Ghianda Becerril, Staff Writer
The Center for Thomas More Studies at the University of Dallas will present a series of Lectures titled “Cicero and Augustine on Education and Citizenship: What is Liberal Education” and “Augustine, The Liberal Arts, and the Theater of Life” on Friday, Nov. 9.
This series, sponsored by the Apgar Foundation, will have two different lectures given by Dr. Walter Nicgorski from the University of Notre Dame and Dr. Michael Foley from Baylor University. The first will be given at 4 p.m., and the second at 7 p.m.

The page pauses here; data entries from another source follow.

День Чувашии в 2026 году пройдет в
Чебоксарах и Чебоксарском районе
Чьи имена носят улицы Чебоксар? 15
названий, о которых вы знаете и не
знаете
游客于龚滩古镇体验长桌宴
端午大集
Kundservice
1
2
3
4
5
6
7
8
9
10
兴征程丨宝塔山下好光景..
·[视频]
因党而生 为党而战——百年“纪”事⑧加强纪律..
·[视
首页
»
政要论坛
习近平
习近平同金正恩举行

The second lecture will be given to honor Reverend Ernest L. Fortin (1923-2002) who was best known for his pioneering of a working political philosophy and its relation to Catholic Sacred teaching, according to English professor Dr. Gerard Wegemer. As a professor of political science at Assumption College, Fortin was the author of nine books and several hundred articles on theology, medieval literature, political philosophy and modern Catholic social thought.
Fortin’s writings are, “in his own words, ‘born of a desire to know more about the world in which we live, the philosophic, religious, and political forces that shaped it, and the type of human being it tends to produce,’” Wegemer said.

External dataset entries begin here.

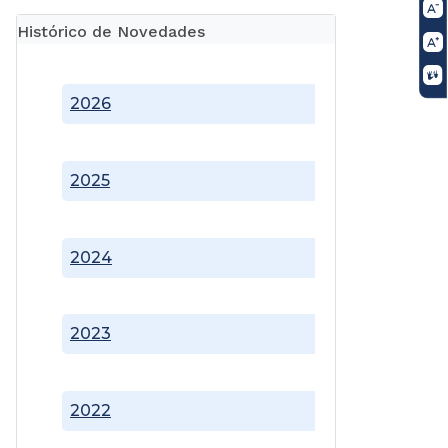
Histórico de Novedades
2026
2025
2024
2023
2022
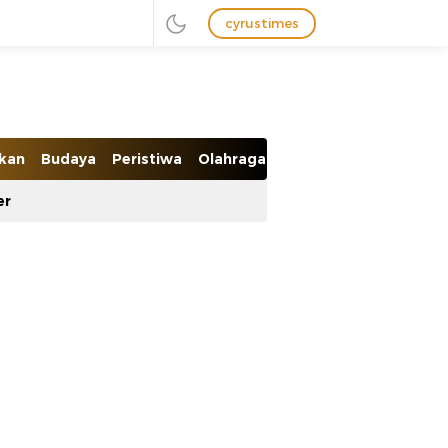
cyrustimes
ikan
Budaya
Peristiwa
Olahraga
Ekobis
er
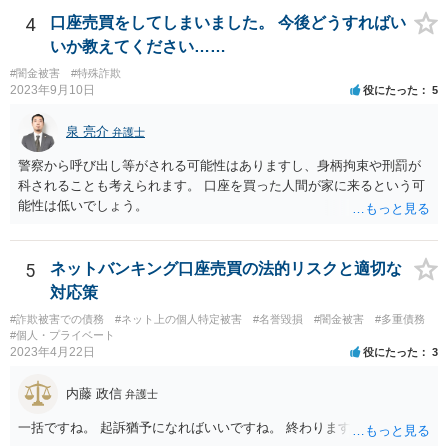
4
口座売買をしてしまいました。 今後どうすればい
いか教えてください……
#闇金被害
#特殊詐欺
2023年9月10日
役にたった
5
泉 亮介
弁護士
警察から呼び出し等がされる可能性はありますし、身柄拘束や刑罰が
科されることも考えられます。 口座を買った人間が家に来るという可
能性は低いでしょう。
5
ネットバンキング口座売買の法的リスクと適切な
対応策
#詐欺被害での債務
#ネット上の個人特定被害
#名誉毀損
#闇金被害
#多重債務
#個人・プライベート
2023年4月22日
役にたった
3
内藤 政信
弁護士
一括ですね。 起訴猶予になればいいですね。 終わります。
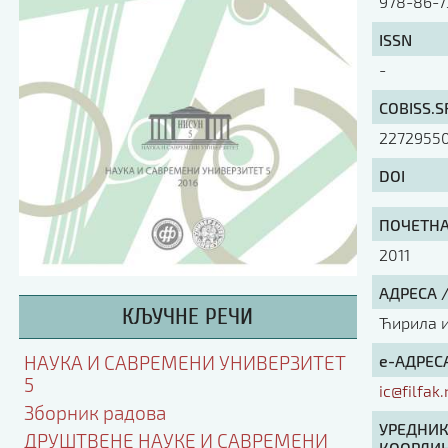
978-86-7
ISSN
-
COBISS.S
2272955
DOI
ПОЧЕТНА 
2011
АДРЕСА 
КЉУЧНЕ РЕЧИ
Ћирила и 
е-АДРЕСА
НАУКА И САВРЕМЕНИ УНИВЕРЗИТЕТ
5
ic@filfak.
Зборник радова
УРЕДНИК
ДРУШТВЕНЕ НАУКЕ И САВРЕМЕНИ
КООРДИН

Past conferences have covered tradition essential to the English Renaissance and to America’s founding, the Shield of Achilles across UD’s core, and Shakespeare and Thomas More on Law and Citizenship.

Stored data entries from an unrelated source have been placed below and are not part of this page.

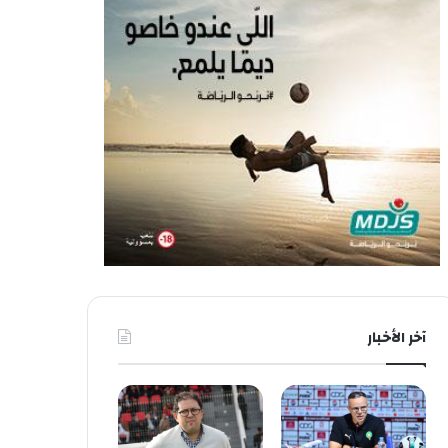
آخر الأخبار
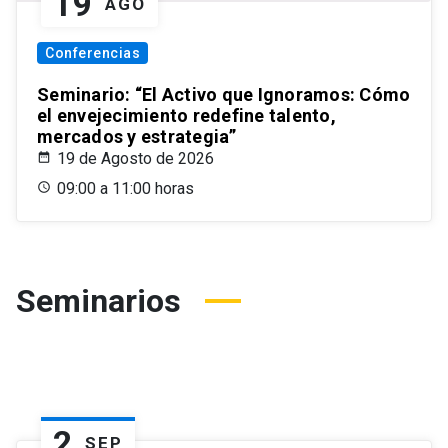
19
AGO
Conferencias
Seminario: “El Activo que Ignoramos: Cómo
el envejecimiento redefine talento,
mercados y estrategia”
19 de Agosto de 2026
09:00 a 11:00 horas
Seminarios
2
SEP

The talks on Friday will cover the elements of Augustine’s own liberal education and what it allowed him to do with the course of his life, as well as the type of education he thought was needed beyond the liberal arts. The program will also address Cicero’s and Augustine’s understanding of the studia humanitatis.
“Annual conferences and lectures treat the best ‘cases’ in the history and literature of the West as presented by such authors as Homer, Plato, Aristotle, Cicero, Augustine, Thomas More, Shakespeare and the American Founders,” Wegemer said. “This series aims to understand the nature of citizenship and the role played by liberal education, rule by law and other essential components identified by the tradition.”